▶ **Problem statement**
Report back every line from the entries below in which the word "DataWidth" occurs.

▶ **Data for processing**
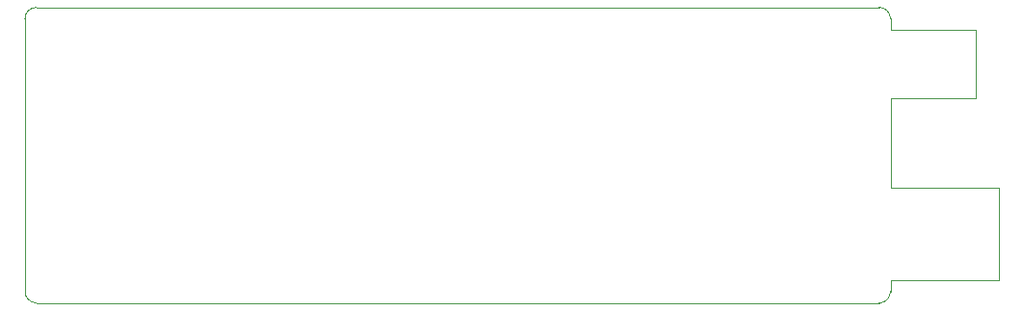
<source format=gm1>
G04 #@! TF.GenerationSoftware,KiCad,Pcbnew,7.0.5*
G04 #@! TF.CreationDate,2023-06-08T07:07:18+09:00*
G04 #@! TF.ProjectId,game-boy-pico-link-board,67616d65-2d62-46f7-992d-7069636f2d6c,rev?*
G04 #@! TF.SameCoordinates,Original*
G04 #@! TF.FileFunction,Profile,NP*
%FSLAX46Y46*%
G04 Gerber Fmt 4.6, Leading zero omitted, Abs format (unit mm)*
G04 Created by KiCad (PCBNEW 7.0.5) date 2023-06-08 07:07:18*
%MOMM*%
%LPD*%
G01*
G04 APERTURE LIST*
G04 #@! TA.AperFunction,Profile*
%ADD10C,0.100000*%
G04 #@! TD*
G04 APERTURE END LIST*
D10*
X144460000Y-108775000D02*
G75*
G03*
X145460000Y-107775000I0J1000000D01*
G01*
X152960000Y-90774999D02*
X152960000Y-84774999D01*
X69467107Y-107767893D02*
G75*
G03*
X70467107Y-108767893I999993J-7D01*
G01*
X144460000Y-82775000D02*
X70460000Y-82775000D01*
X70460000Y-82775000D02*
G75*
G03*
X69460000Y-83775000I0J-1000000D01*
G01*
X155010000Y-98674999D02*
X145460000Y-98674999D01*
X145460000Y-83775000D02*
G75*
G03*
X144460000Y-82775000I-1000000J0D01*
G01*
X155010000Y-106774999D02*
X155010000Y-98674999D01*
X145460000Y-84774999D02*
X152960000Y-84774999D01*
X70467107Y-108767893D02*
X144460000Y-108775000D01*
X145460000Y-83775000D02*
X145460000Y-84774999D01*
X145460000Y-90774999D02*
X145460000Y-98674999D01*
X69460000Y-83775000D02*
X69467107Y-107767893D01*
X145460000Y-106774999D02*
X145460000Y-107775000D01*
X145460000Y-106774999D02*
X155010000Y-106774999D01*
X145460000Y-90774999D02*
X152960000Y-90774999D01*
M02*

</source>
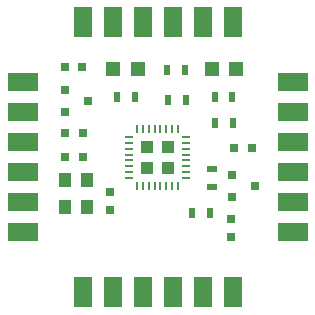
<source format=gbr>
G04 #@! TF.FileFunction,Paste,Top*
%FSLAX46Y46*%
G04 Gerber Fmt 4.6, Leading zero omitted, Abs format (unit mm)*
G04 Created by KiCad (PCBNEW 4.0.0-rc1-stable) date 10/19/2015 11:16:30 PM*
%MOMM*%
G01*
G04 APERTURE LIST*
%ADD10C,0.100000*%
%ADD11R,0.700000X0.250000*%
%ADD12R,0.250000X0.700000*%
%ADD13R,1.035000X1.035000*%
%ADD14R,1.198880X1.198880*%
%ADD15R,1.524000X2.540000*%
%ADD16R,2.540000X1.524000*%
%ADD17R,0.800100X0.800100*%
%ADD18R,1.050000X1.300000*%
%ADD19R,0.800000X0.750000*%
%ADD20R,0.750000X0.800000*%
%ADD21R,0.500000X0.900000*%
%ADD22R,0.900000X0.500000*%
G04 APERTURE END LIST*
D10*
D11*
X137300000Y-112550000D03*
X137300000Y-113050000D03*
X137300000Y-113550000D03*
X137300000Y-114050000D03*
X137300000Y-114550000D03*
X137300000Y-115050000D03*
X137300000Y-115550000D03*
X137300000Y-116050000D03*
D12*
X137950000Y-116700000D03*
X138450000Y-116700000D03*
X138950000Y-116700000D03*
X139450000Y-116700000D03*
X139950000Y-116700000D03*
X140450000Y-116700000D03*
X140950000Y-116700000D03*
X141450000Y-116700000D03*
D11*
X142100000Y-116050000D03*
X142100000Y-115550000D03*
X142100000Y-115050000D03*
X142100000Y-114550000D03*
X142100000Y-114050000D03*
X142100000Y-113550000D03*
X142100000Y-113050000D03*
X142100000Y-112550000D03*
D12*
X141450000Y-111900000D03*
X140950000Y-111900000D03*
X140450000Y-111900000D03*
X139950000Y-111900000D03*
X139450000Y-111900000D03*
X138950000Y-111900000D03*
X138450000Y-111900000D03*
X137950000Y-111900000D03*
D13*
X140562500Y-115162500D03*
X140562500Y-113437500D03*
X138837500Y-115162500D03*
X138837500Y-113437500D03*
D14*
X135950960Y-106807000D03*
X138049000Y-106807000D03*
X144272000Y-106807000D03*
X146370040Y-106807000D03*
D15*
X146050000Y-125730000D03*
X143510000Y-125730000D03*
X140970000Y-125730000D03*
X138430000Y-125730000D03*
X135890000Y-125730000D03*
X133350000Y-125730000D03*
X133350000Y-102870000D03*
X135890000Y-102870000D03*
X138430000Y-102870000D03*
X140970000Y-102870000D03*
X143510000Y-102870000D03*
X146050000Y-102870000D03*
D16*
X151130000Y-107950000D03*
X151130000Y-110490000D03*
X151130000Y-113030000D03*
X151130000Y-115570000D03*
X151130000Y-118110000D03*
X151130000Y-120650000D03*
X128270000Y-120650000D03*
X128270000Y-118110000D03*
X128270000Y-115570000D03*
X128270000Y-113030000D03*
X128270000Y-110490000D03*
X128270000Y-107950000D03*
D17*
X131826000Y-108585000D03*
X131826000Y-110485000D03*
X133824980Y-109535000D03*
X145989000Y-115763000D03*
X145989000Y-117663000D03*
X147987980Y-116713000D03*
D18*
X131881000Y-116191000D03*
X131881000Y-118491000D03*
X133731000Y-118491000D03*
X133731000Y-116191000D03*
D19*
X131826000Y-106680000D03*
X133326000Y-106680000D03*
X131850000Y-112268000D03*
X133350000Y-112268000D03*
X146201000Y-113538000D03*
X147701000Y-113538000D03*
D20*
X145923000Y-119531000D03*
X145923000Y-121031000D03*
D19*
X133350000Y-114300000D03*
X131850000Y-114300000D03*
D20*
X135636000Y-118721000D03*
X135636000Y-117221000D03*
D21*
X144550000Y-111379000D03*
X146050000Y-111379000D03*
X142645000Y-118999000D03*
X144145000Y-118999000D03*
X137795000Y-109220000D03*
X136295000Y-109220000D03*
X146038000Y-109220000D03*
X144538000Y-109220000D03*
D22*
X144272000Y-116816000D03*
X144272000Y-115316000D03*
D21*
X140613000Y-109474000D03*
X142113000Y-109474000D03*
X141986000Y-106934000D03*
X140486000Y-106934000D03*
M02*

</source>
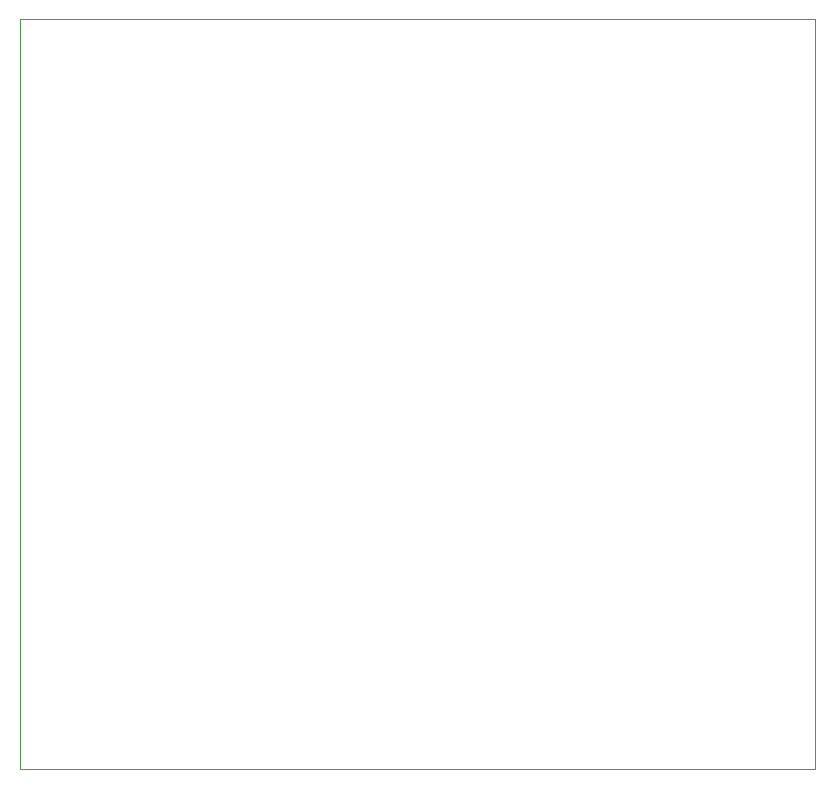
<source format=gbr>
%TF.GenerationSoftware,KiCad,Pcbnew,5.1.12-84ad8e8a86~92~ubuntu18.04.1*%
%TF.CreationDate,2021-12-05T17:17:48+11:00*%
%TF.ProjectId,aquaponics-1,61717561-706f-46e6-9963-732d312e6b69,rev?*%
%TF.SameCoordinates,Original*%
%TF.FileFunction,Profile,NP*%
%FSLAX46Y46*%
G04 Gerber Fmt 4.6, Leading zero omitted, Abs format (unit mm)*
G04 Created by KiCad (PCBNEW 5.1.12-84ad8e8a86~92~ubuntu18.04.1) date 2021-12-05 17:17:48*
%MOMM*%
%LPD*%
G01*
G04 APERTURE LIST*
%TA.AperFunction,Profile*%
%ADD10C,0.050000*%
%TD*%
G04 APERTURE END LIST*
D10*
X19050000Y-15240000D02*
X20320000Y-15240000D01*
X19050000Y-78740000D02*
X19050000Y-15240000D01*
X86360000Y-78740000D02*
X19050000Y-78740000D01*
X86360000Y-15240000D02*
X86360000Y-78740000D01*
X20320000Y-15240000D02*
X86360000Y-15240000D01*
M02*

</source>
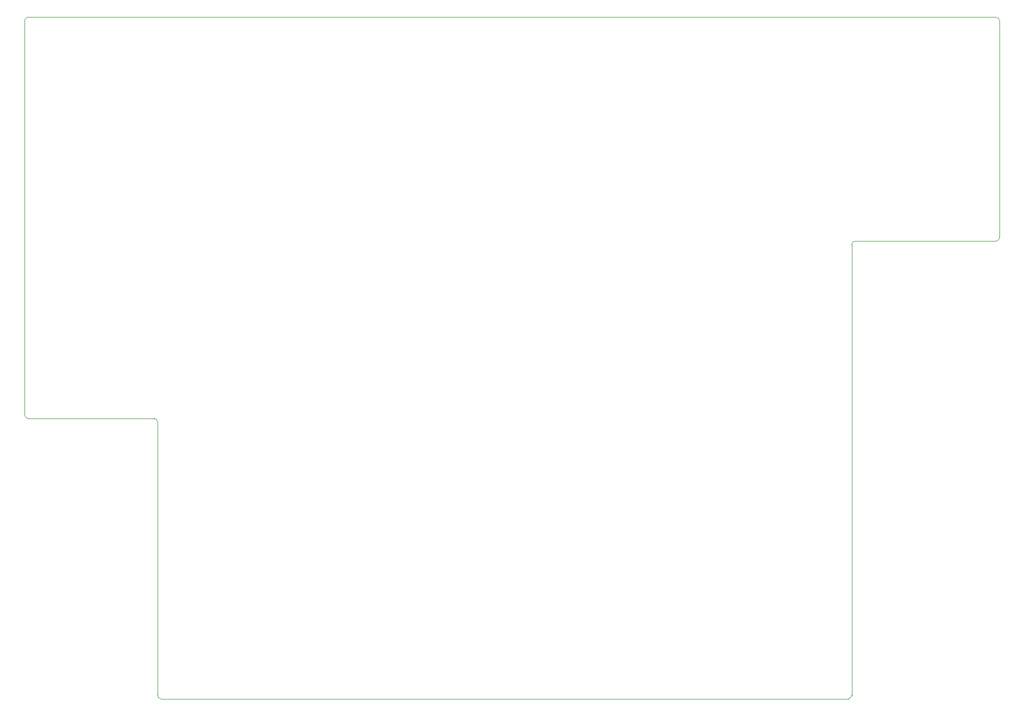
<source format=gbr>
%TF.GenerationSoftware,KiCad,Pcbnew,5.1.9+dfsg1-1*%
%TF.CreationDate,2022-02-16T13:07:23+01:00*%
%TF.ProjectId,A130XE_CX85,41313330-5845-45f4-9358-38352e6b6963,0.1*%
%TF.SameCoordinates,Original*%
%TF.FileFunction,Profile,NP*%
%FSLAX46Y46*%
G04 Gerber Fmt 4.6, Leading zero omitted, Abs format (unit mm)*
G04 Created by KiCad (PCBNEW 5.1.9+dfsg1-1) date 2022-02-16 13:07:23*
%MOMM*%
%LPD*%
G01*
G04 APERTURE LIST*
%TA.AperFunction,Profile*%
%ADD10C,0.050000*%
%TD*%
G04 APERTURE END LIST*
D10*
X55600000Y-100000000D02*
G75*
G02*
X54999917Y-99399917I0J600083D01*
G01*
X76900000Y-100000000D02*
G75*
G02*
X77500083Y-100600083I0J-600083D01*
G01*
X194999917Y-70600083D02*
G75*
G02*
X195600000Y-70000000I600083J0D01*
G01*
X220020000Y-69400000D02*
G75*
G02*
X219419917Y-70000083I-600083J0D01*
G01*
X54999917Y-99399917D02*
X55000000Y-32670083D01*
X76900000Y-100000000D02*
X55600000Y-100000000D01*
X77500000Y-146900000D02*
X77500083Y-100600083D01*
X194400000Y-147500000D02*
X78100083Y-147500083D01*
X195000000Y-70600000D02*
X195000083Y-146899917D01*
X219419917Y-70000083D02*
X195600000Y-70000000D01*
X54999917Y-32670083D02*
G75*
G02*
X55600000Y-32070000I600083J0D01*
G01*
X78100083Y-147500083D02*
G75*
G02*
X77500000Y-146900000I0J600083D01*
G01*
X195000083Y-146899917D02*
G75*
G02*
X194400000Y-147500000I-600083J0D01*
G01*
X219419917Y-32069917D02*
G75*
G02*
X220020000Y-32670000I0J-600083D01*
G01*
X220020000Y-32670000D02*
X220020000Y-69400000D01*
X55600000Y-32070000D02*
X219419917Y-32069917D01*
M02*

</source>
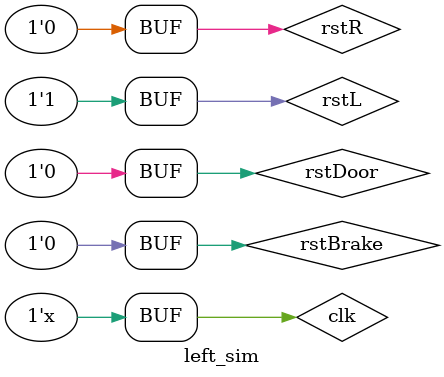
<source format=v>
`timescale 1ns / 1ps


module left_sim();
reg clk;
reg rstL;
reg rstR;
reg rstBrake;
reg rstDoor;
wire [2:0] ledL;
wire [2:0] ledR;
wire [6:0] ledNum1;
wire [6:0] ledNum2;

water_lamp u0(
    .clk(clk),
    .rstL(rstL),
    .ledL(ledL),
    .rstR(rstR),
    .ledR(ledR),
    .rstBrake(rstBrake),
    .rstDoor(rstDoor),
    .ledNum1(ledNum1),
    .ledNum2(ledNum2)
    );
parameter CYCLE = 10;
always # (CYCLE)clk=~clk;
    initial
        begin
        clk = 1'b0;
        rstL = 1'b0;
        rstR = 1'b0;
        rstDoor = 1'b0;
        rstBrake = 1'b0;
        #100;
        rstL = 1'b1;
        end
endmodule

</source>
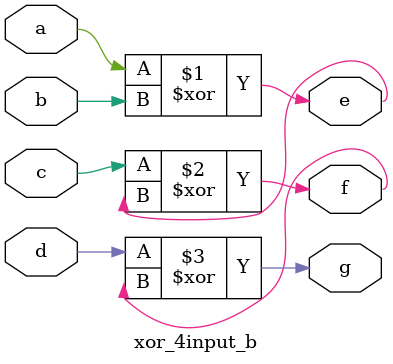
<source format=v>
`timescale 1ns / 1ps

module xor_4input_b(
    input a, b, c, d,
    output e, f, g
    );
    assign e = a ^ b;
    assign f = c ^ e;
    assign g = d ^ f;
endmodule
</source>
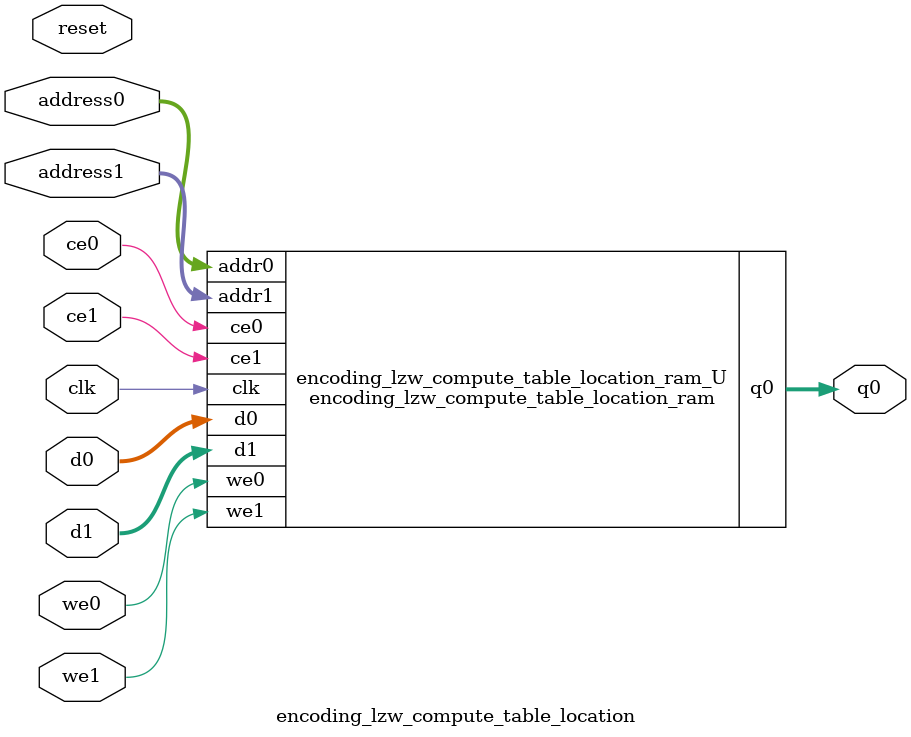
<source format=v>
`timescale 1 ns / 1 ps
module encoding_lzw_compute_table_location_ram (addr0, ce0, d0, we0, q0, addr1, ce1, d1, we1,  clk);

parameter DWIDTH = 16;
parameter AWIDTH = 18;
parameter MEM_SIZE = 133000;

input[AWIDTH-1:0] addr0;
input ce0;
input[DWIDTH-1:0] d0;
input we0;
output reg[DWIDTH-1:0] q0;
input[AWIDTH-1:0] addr1;
input ce1;
input[DWIDTH-1:0] d1;
input we1;
input clk;

reg [DWIDTH-1:0] ram[0:MEM_SIZE-1];




always @(posedge clk)  
begin 
    if (ce0) begin
        if (we0) 
            ram[addr0] <= d0; 
        q0 <= ram[addr0];
    end
end


always @(posedge clk)  
begin 
    if (ce1) begin
        if (we1) 
            ram[addr1] <= d1; 
    end
end


endmodule

`timescale 1 ns / 1 ps
module encoding_lzw_compute_table_location(
    reset,
    clk,
    address0,
    ce0,
    we0,
    d0,
    q0,
    address1,
    ce1,
    we1,
    d1);

parameter DataWidth = 32'd16;
parameter AddressRange = 32'd133000;
parameter AddressWidth = 32'd18;
input reset;
input clk;
input[AddressWidth - 1:0] address0;
input ce0;
input we0;
input[DataWidth - 1:0] d0;
output[DataWidth - 1:0] q0;
input[AddressWidth - 1:0] address1;
input ce1;
input we1;
input[DataWidth - 1:0] d1;



encoding_lzw_compute_table_location_ram encoding_lzw_compute_table_location_ram_U(
    .clk( clk ),
    .addr0( address0 ),
    .ce0( ce0 ),
    .we0( we0 ),
    .d0( d0 ),
    .q0( q0 ),
    .addr1( address1 ),
    .ce1( ce1 ),
    .we1( we1 ),
    .d1( d1 ));

endmodule


</source>
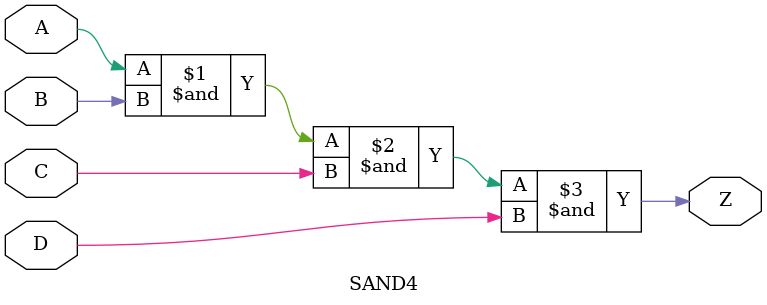
<source format=v>
`resetall
`timescale 1 ns / 100 ps

`celldefine

module SAND4 (A, B, C, D, Z);
  input A, B, C, D ;
  output Z;

  and (Z, A, B, C, D);


endmodule 

`endcelldefine

</source>
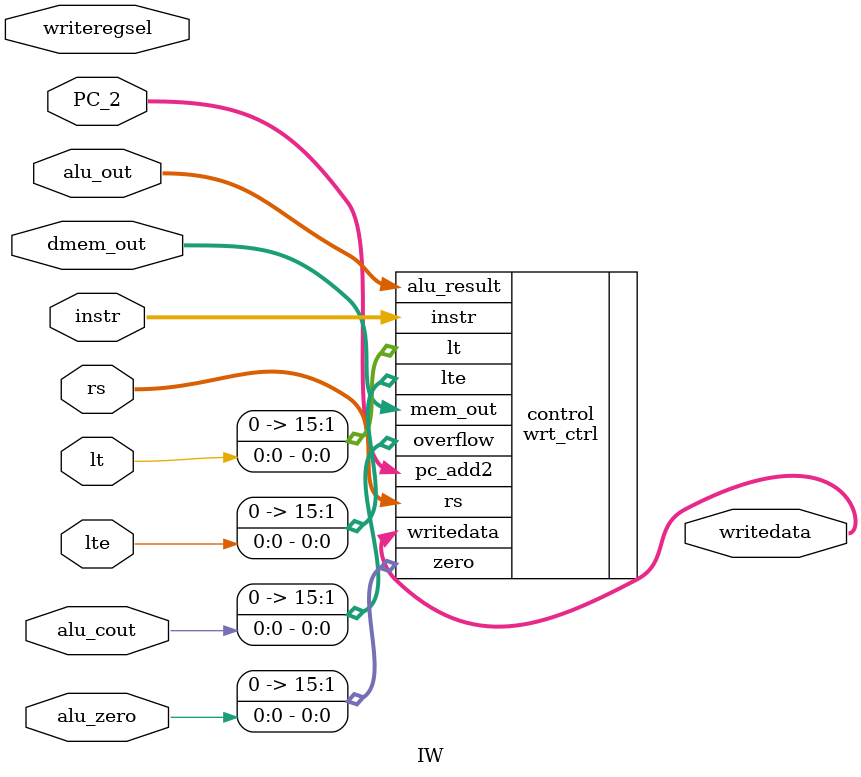
<source format=v>
module IW (instr, alu_out, alu_zero, dmem_out, rs, PC_2, lt, lte, alu_cout,
		   writedata, writeregsel);
	input [15:0] instr;
	input [15:0] alu_out;
	input alu_zero;
	input [15:0] dmem_out;
	input [15:0] rs;
	input [15:0] PC_2;
	input alu_cout, lt, lte;
	input [2:0] writeregsel;

	output [15:0] writedata;

	wrt_ctrl control (.instr(instr),.alu_result(alu_out),.mem_out(dmem_out),
		.rs(rs),.zero({{15{1'b0}},alu_zero}),.lt({{15{1'b0}},lt}),
		.lte({{15{1'b0}},lte}),.pc_add2(PC_2),.overflow({{15{1'b0}},alu_cout}),
		.writedata(writedata)); 
endmodule

</source>
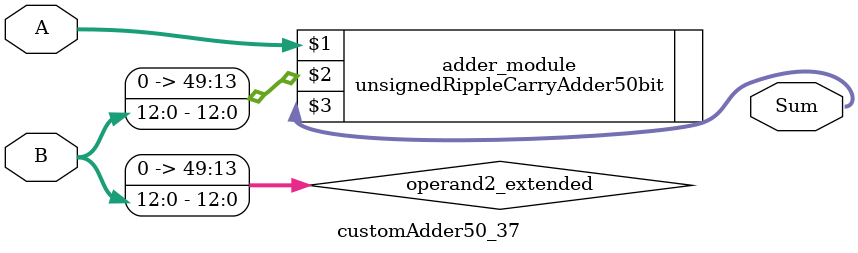
<source format=v>
module customAdder50_37(
                        input [49 : 0] A,
                        input [12 : 0] B,
                        
                        output [50 : 0] Sum
                );

        wire [49 : 0] operand2_extended;
        
        assign operand2_extended =  {37'b0, B};
        
        unsignedRippleCarryAdder50bit adder_module(
            A,
            operand2_extended,
            Sum
        );
        
        endmodule
        
</source>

▶ **Answer space**
parameter DataWidth = 32'd16;
input[DataWidth - 1:0] d0;
output[DataWidth - 1:0] q0;
input[DataWidth - 1:0] d1;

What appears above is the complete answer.